Each record, word for word and stripped of pictures, is what the answer should contain.
[[ Data listing open ]]
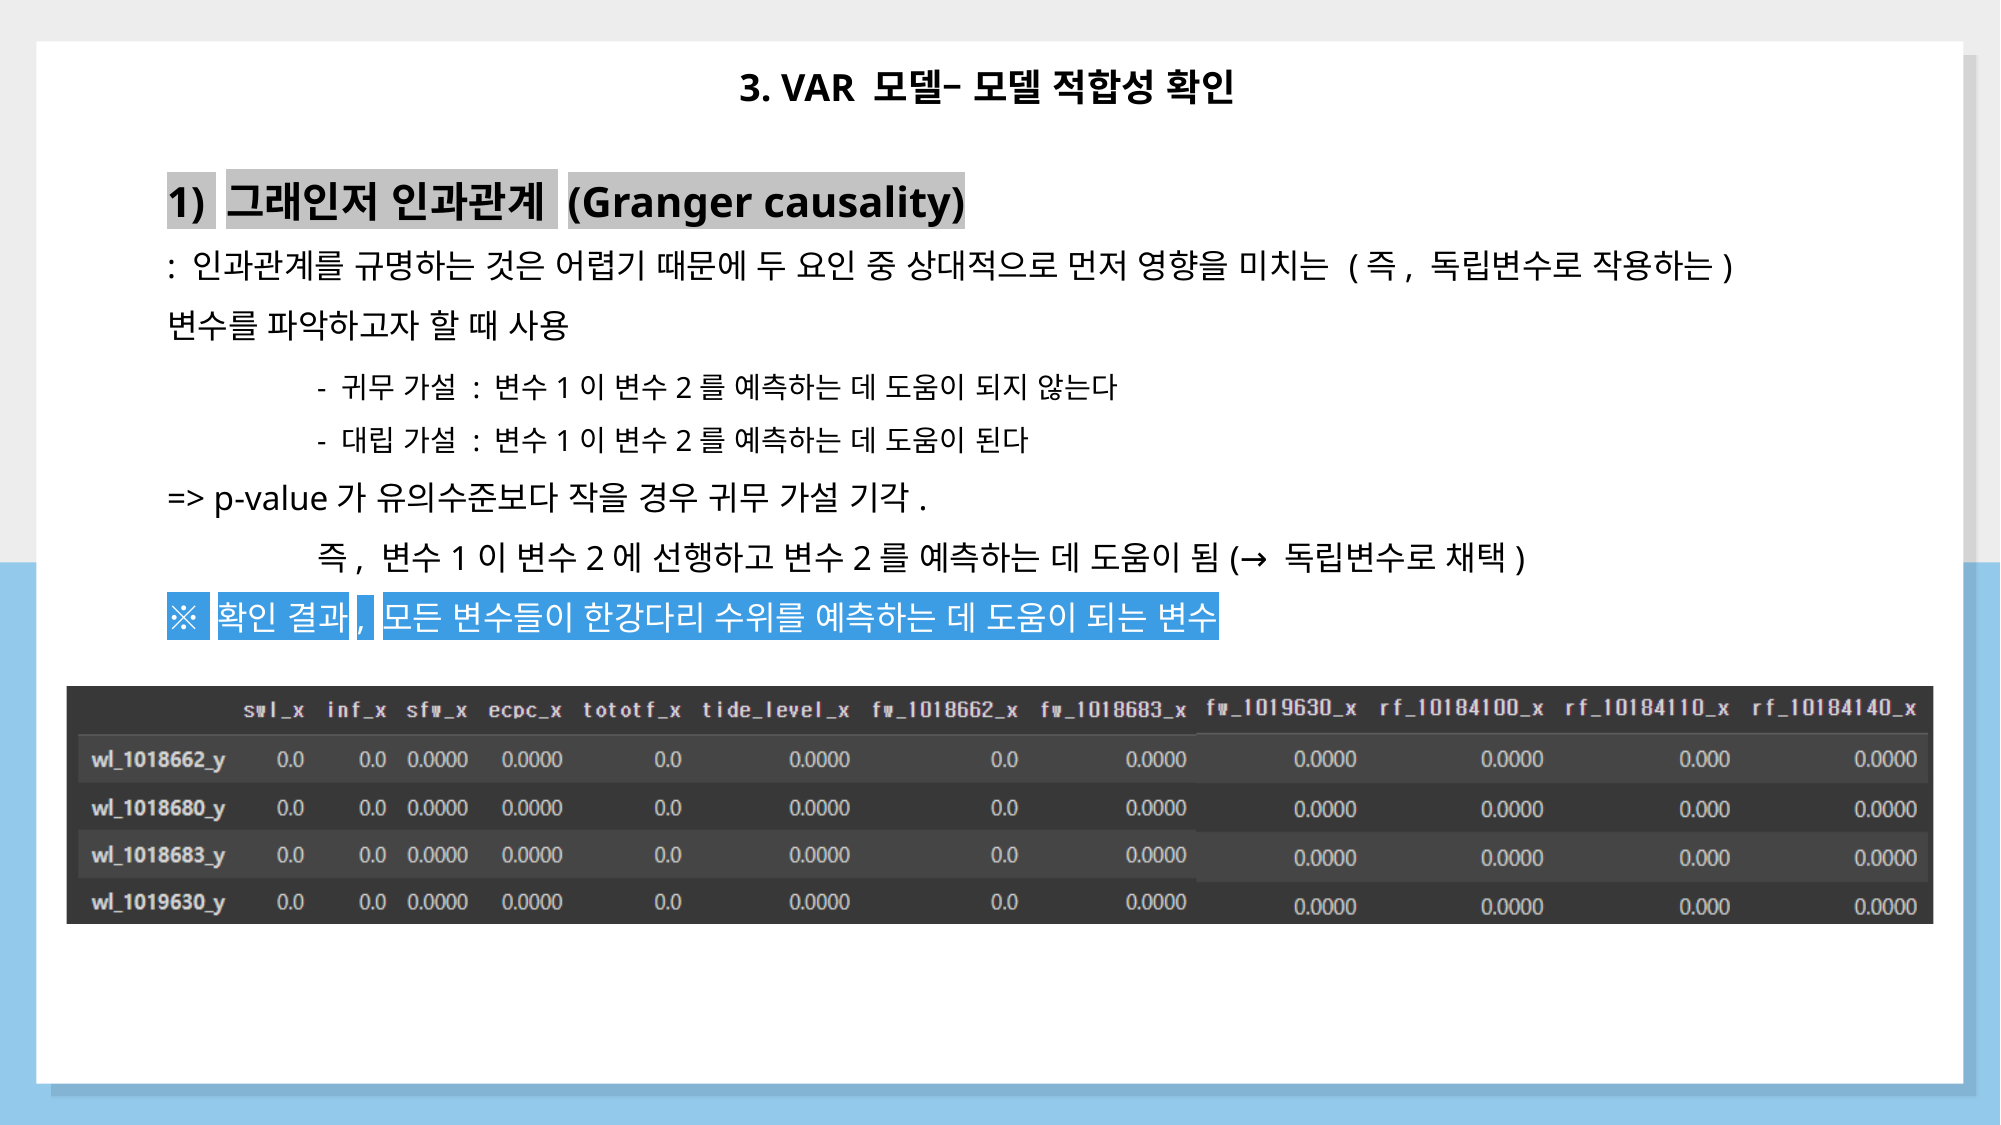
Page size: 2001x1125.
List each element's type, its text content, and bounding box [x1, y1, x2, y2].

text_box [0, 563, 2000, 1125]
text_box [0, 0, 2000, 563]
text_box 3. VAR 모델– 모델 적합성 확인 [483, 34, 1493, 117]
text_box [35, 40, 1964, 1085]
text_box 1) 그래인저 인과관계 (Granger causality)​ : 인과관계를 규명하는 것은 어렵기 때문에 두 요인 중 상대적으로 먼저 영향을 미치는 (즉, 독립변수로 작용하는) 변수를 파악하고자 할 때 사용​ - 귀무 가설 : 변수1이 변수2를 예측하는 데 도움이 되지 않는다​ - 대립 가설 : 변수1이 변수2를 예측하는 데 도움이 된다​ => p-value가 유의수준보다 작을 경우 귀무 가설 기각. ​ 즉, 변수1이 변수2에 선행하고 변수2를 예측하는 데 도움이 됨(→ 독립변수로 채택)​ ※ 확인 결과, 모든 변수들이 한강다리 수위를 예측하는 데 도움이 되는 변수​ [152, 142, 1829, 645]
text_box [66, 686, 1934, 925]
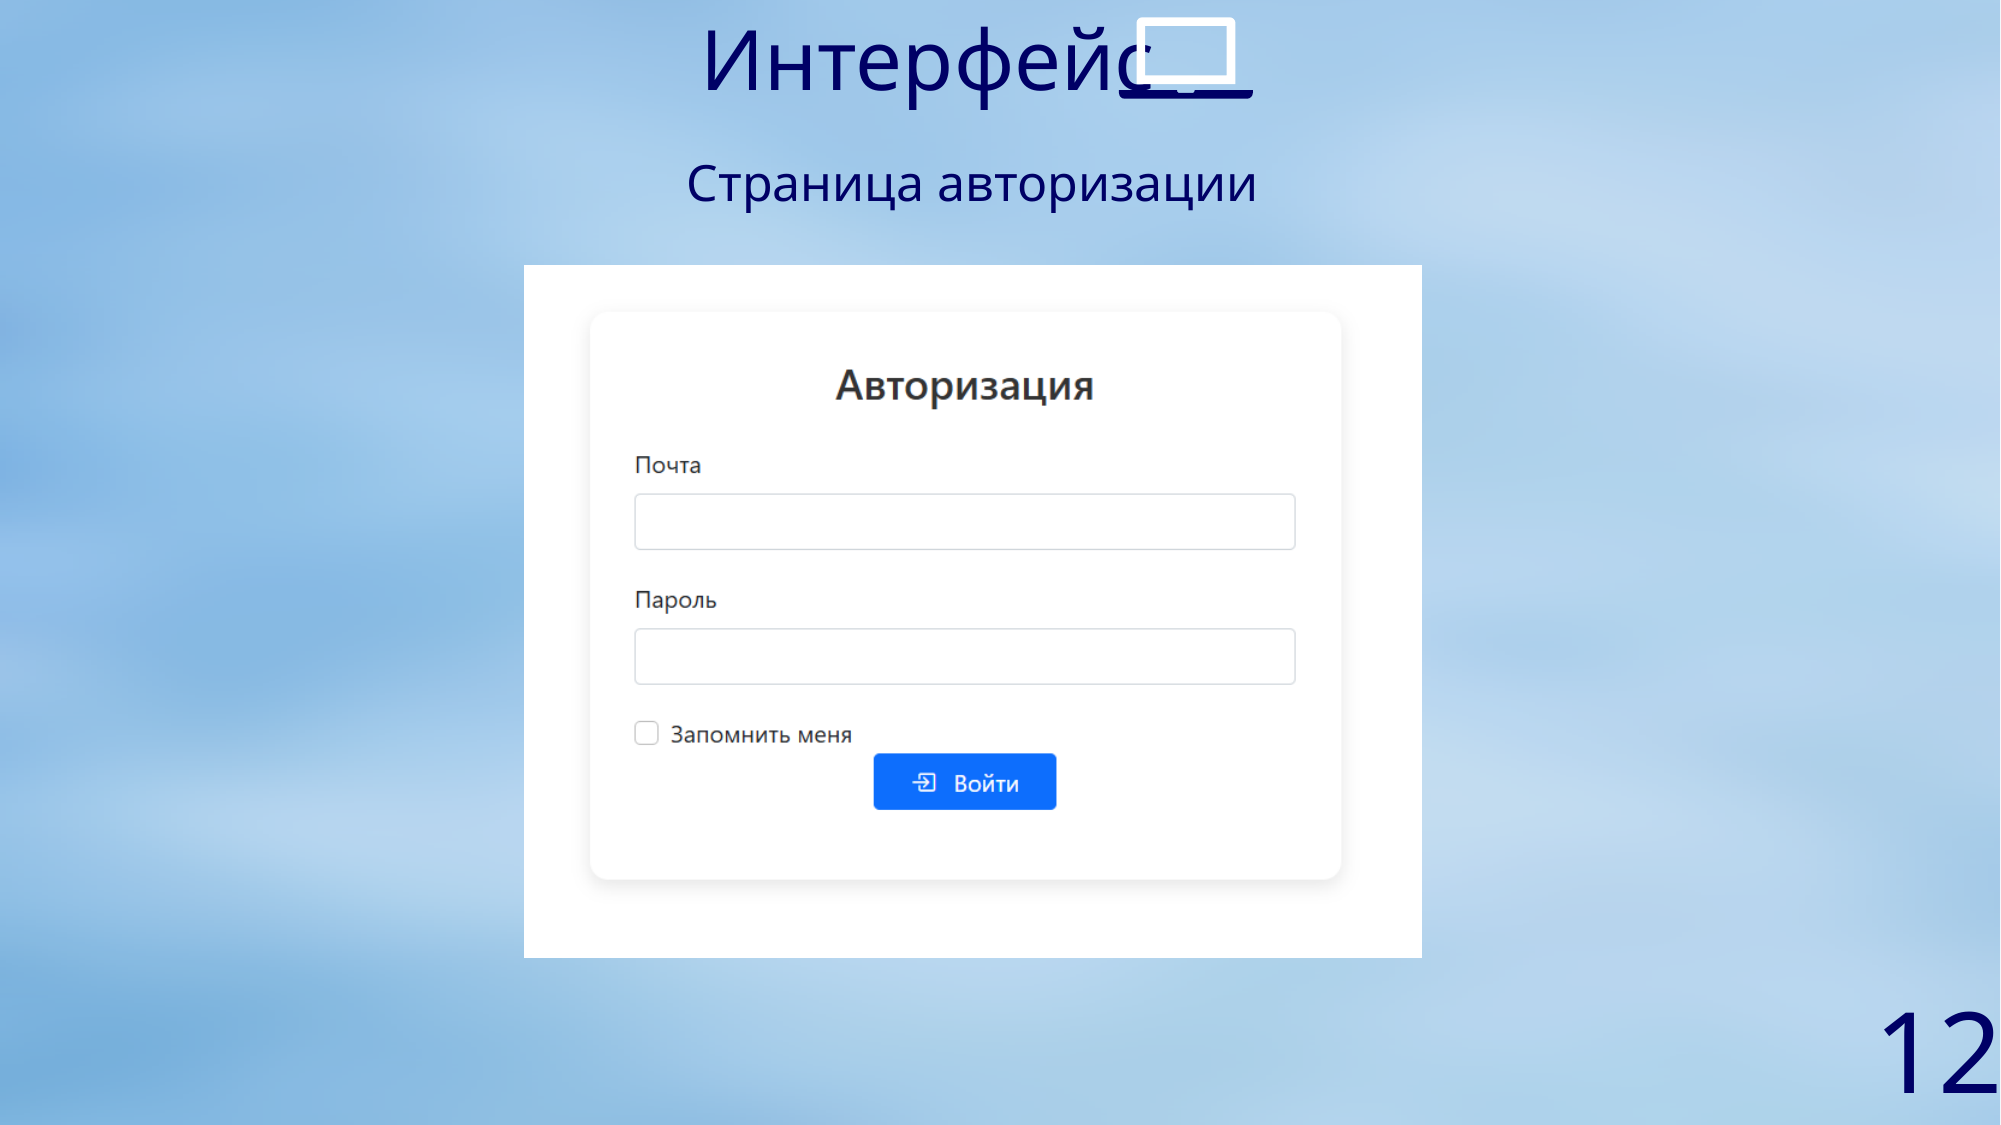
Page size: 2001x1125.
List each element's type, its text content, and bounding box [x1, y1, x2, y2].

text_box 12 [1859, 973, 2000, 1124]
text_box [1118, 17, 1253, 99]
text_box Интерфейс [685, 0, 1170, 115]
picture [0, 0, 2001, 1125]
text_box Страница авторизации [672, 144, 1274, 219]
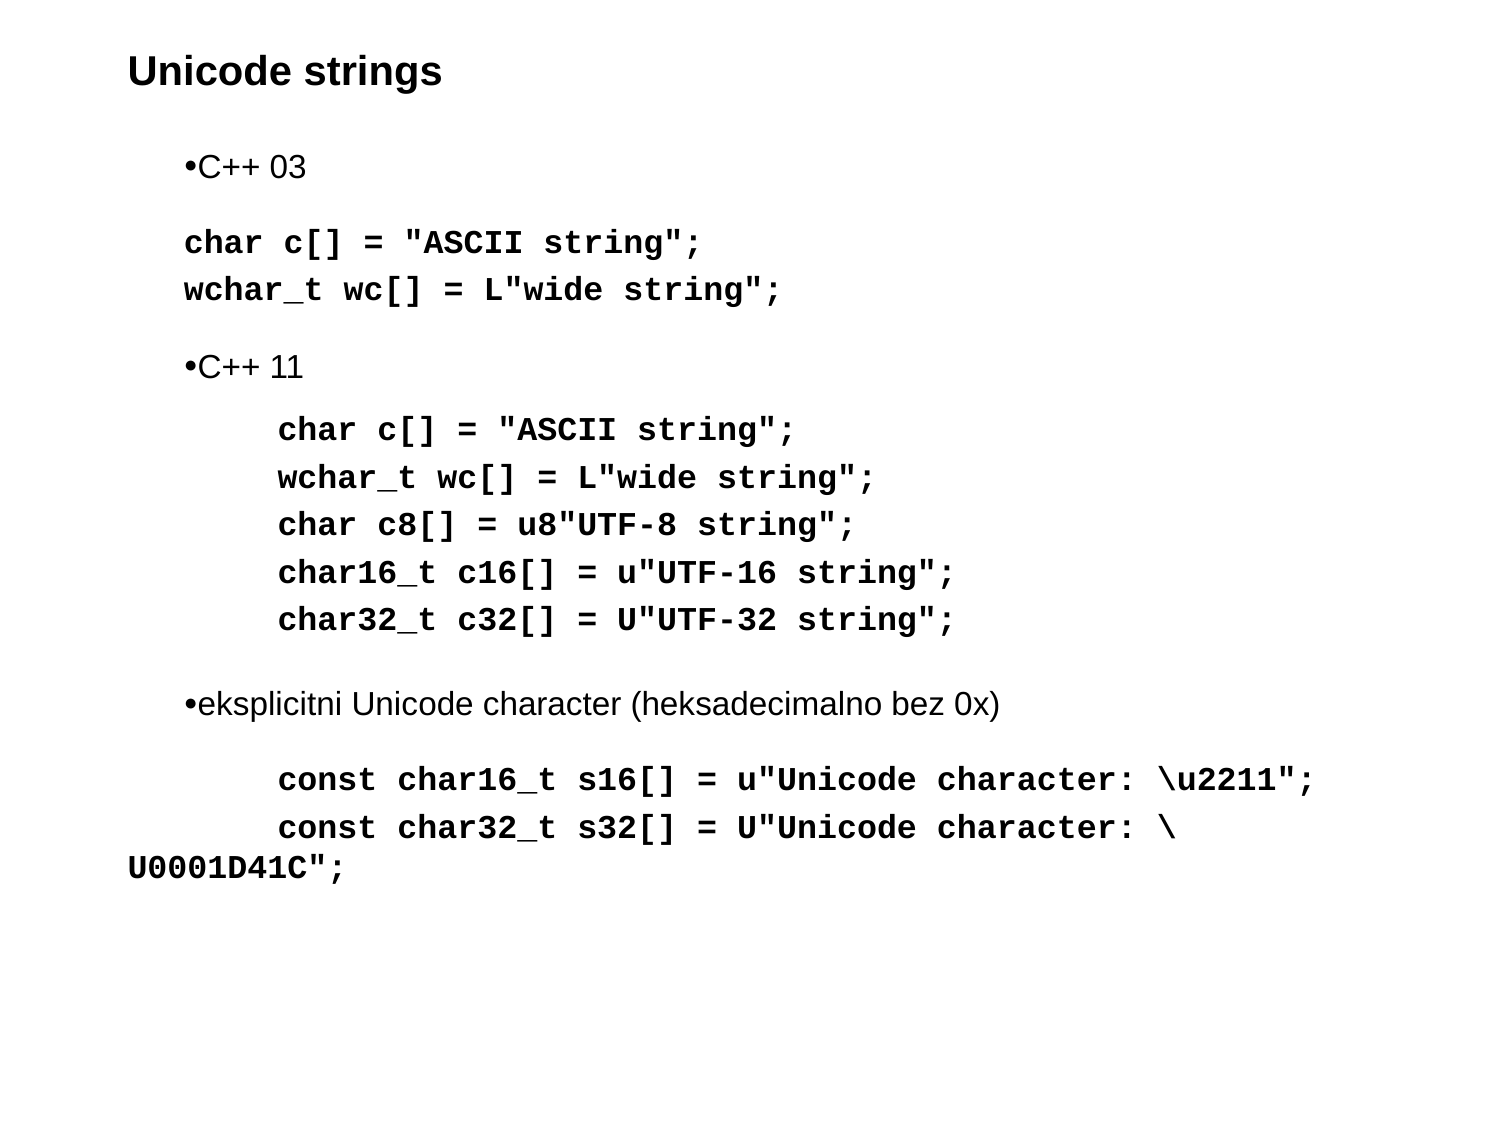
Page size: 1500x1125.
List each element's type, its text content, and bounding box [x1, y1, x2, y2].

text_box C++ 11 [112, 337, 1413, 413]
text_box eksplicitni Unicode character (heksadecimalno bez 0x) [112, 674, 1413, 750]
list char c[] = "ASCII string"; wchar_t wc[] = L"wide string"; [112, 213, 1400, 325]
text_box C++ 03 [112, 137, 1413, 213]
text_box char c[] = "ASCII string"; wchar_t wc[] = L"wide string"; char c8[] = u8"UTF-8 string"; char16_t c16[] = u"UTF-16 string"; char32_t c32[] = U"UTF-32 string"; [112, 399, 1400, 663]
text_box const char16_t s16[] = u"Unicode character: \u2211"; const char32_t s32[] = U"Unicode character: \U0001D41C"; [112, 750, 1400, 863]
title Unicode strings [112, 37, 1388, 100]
[[ Data listing closed ]]
▶ [Task output]:
Page size: 2001x1125.
List each element's type, its text content, and bounding box [x1, y1, x2, y2].

text_box [0, 563, 2000, 1125]
text_box [0, 0, 2000, 563]
text_box 3. VAR 모델– 모델 적합성 확인 [483, 34, 1493, 117]
text_box [35, 40, 1964, 1085]
text_box 1) 그래인저 인과관계 (Granger causality)​ : 인과관계를 규명하는 것은 어렵기 때문에 두 요인 중 상대적으로 먼저 영향을 미치는 (즉, 독립변수로 작용하는) 변수를 파악하고자 할 때 사용​ - 귀무 가설 : 변수1이 변수2를 예측하는 데 도움이 되지 않는다​ - 대립 가설 : 변수1이 변수2를 예측하는 데 도움이 된다​ => p-value가 유의수준보다 작을 경우 귀무 가설 기각. ​ 즉, 변수1이 변수2에 선행하고 변수2를 예측하는 데 도움이 됨(→ 독립변수로 채택)​ ※ 확인 결과, 모든 변수들이 한강다리 수위를 예측하는 데 도움이 되는 변수​ [152, 142, 1829, 645]
text_box [66, 686, 1934, 925]
Page size: 2001x1125.
List each element's type, its text content, and bounding box [x1, y1, x2, y2].

text_box 12 [1859, 973, 2000, 1124]
text_box [1118, 17, 1253, 99]
text_box Интерфейс [685, 0, 1170, 115]
picture [0, 0, 2001, 1125]
text_box Страница авторизации [672, 144, 1274, 219]
Page size: 1500x1125.
List each element's type, its text content, and bounding box [x1, y1, x2, y2].

text_box C++ 11 [112, 337, 1413, 413]
text_box eksplicitni Unicode character (heksadecimalno bez 0x) [112, 674, 1413, 750]
list char c[] = "ASCII string"; wchar_t wc[] = L"wide string"; [112, 213, 1400, 325]
text_box C++ 03 [112, 137, 1413, 213]
text_box char c[] = "ASCII string"; wchar_t wc[] = L"wide string"; char c8[] = u8"UTF-8 string"; char16_t c16[] = u"UTF-16 string"; char32_t c32[] = U"UTF-32 string"; [112, 399, 1400, 663]
text_box const char16_t s16[] = u"Unicode character: \u2211"; const char32_t s32[] = U"Unicode character: \U0001D41C"; [112, 750, 1400, 863]
title Unicode strings [112, 37, 1388, 100]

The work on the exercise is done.